### [What you have to do]
Wherever the word "pixels" appears in a line of the data, that line should be copied.

### [The records]

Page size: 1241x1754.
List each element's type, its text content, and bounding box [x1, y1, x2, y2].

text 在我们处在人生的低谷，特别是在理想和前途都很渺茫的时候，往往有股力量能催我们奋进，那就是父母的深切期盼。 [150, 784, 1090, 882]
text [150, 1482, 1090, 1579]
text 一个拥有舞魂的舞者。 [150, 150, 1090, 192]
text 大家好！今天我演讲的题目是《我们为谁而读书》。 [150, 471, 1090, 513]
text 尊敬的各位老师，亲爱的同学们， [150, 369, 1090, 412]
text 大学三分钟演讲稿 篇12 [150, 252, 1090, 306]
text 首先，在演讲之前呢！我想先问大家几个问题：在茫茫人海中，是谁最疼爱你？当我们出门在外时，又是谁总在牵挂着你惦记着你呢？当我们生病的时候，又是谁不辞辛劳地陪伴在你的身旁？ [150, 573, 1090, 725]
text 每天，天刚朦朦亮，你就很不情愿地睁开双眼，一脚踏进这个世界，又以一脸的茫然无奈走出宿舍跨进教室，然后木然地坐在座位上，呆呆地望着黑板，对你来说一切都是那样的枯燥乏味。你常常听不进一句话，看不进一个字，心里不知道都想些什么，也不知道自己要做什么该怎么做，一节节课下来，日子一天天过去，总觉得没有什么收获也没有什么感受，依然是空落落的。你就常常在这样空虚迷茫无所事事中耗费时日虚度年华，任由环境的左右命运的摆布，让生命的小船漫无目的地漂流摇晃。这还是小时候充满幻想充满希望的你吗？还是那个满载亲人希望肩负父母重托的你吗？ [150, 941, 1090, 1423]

* * *

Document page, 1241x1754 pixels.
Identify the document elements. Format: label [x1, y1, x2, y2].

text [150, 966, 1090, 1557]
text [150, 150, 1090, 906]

==

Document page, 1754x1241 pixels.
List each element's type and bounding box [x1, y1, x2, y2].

### [Result]
Document page, 1241x1754 pixels.
Document page, 1754x1241 pixels.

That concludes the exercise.